What you should do: Select every line below that contains the word "chart" and copy each one out. Only matches in the same upper and lower case count.

Exercise data:
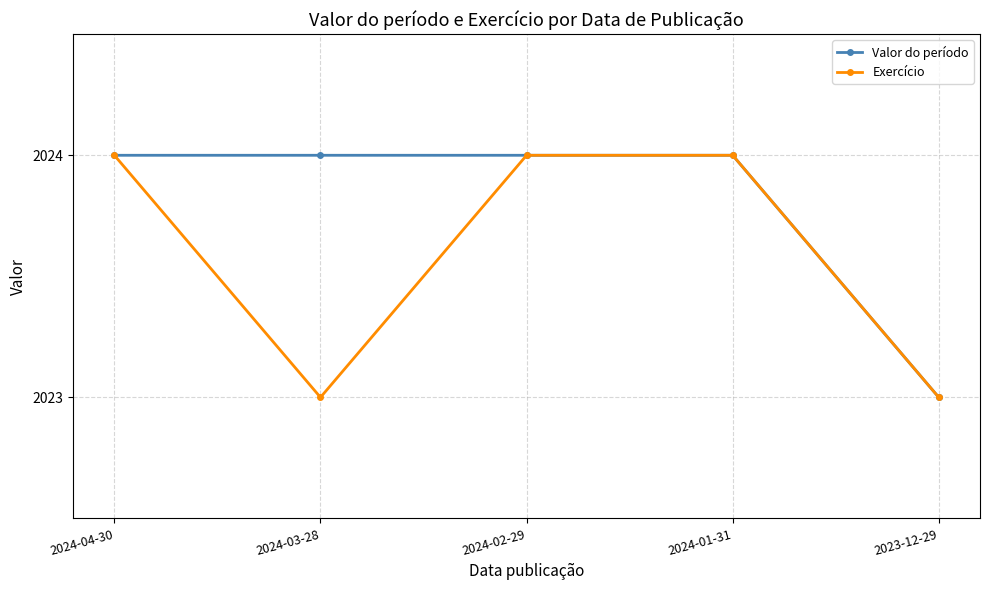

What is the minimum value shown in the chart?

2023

--

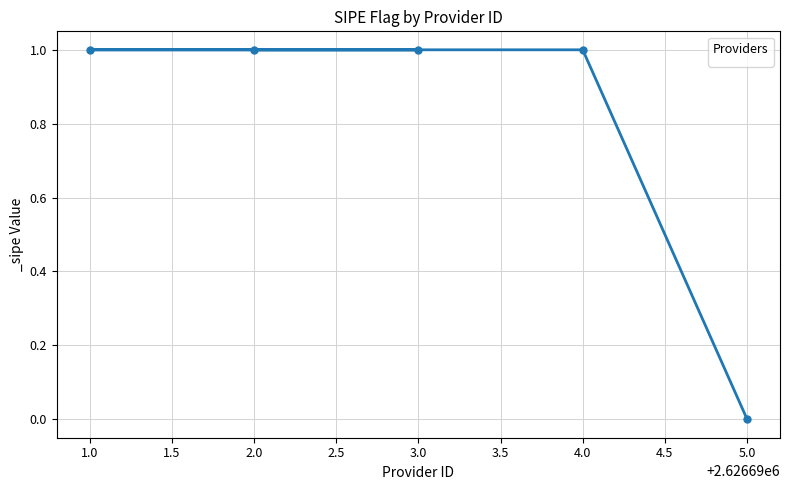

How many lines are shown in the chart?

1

---

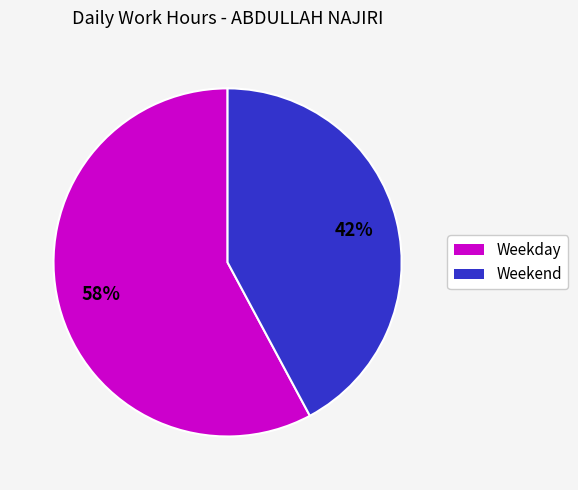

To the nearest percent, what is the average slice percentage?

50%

Response to the exercise:
What is the minimum value shown in the chart?
How many lines are shown in the chart?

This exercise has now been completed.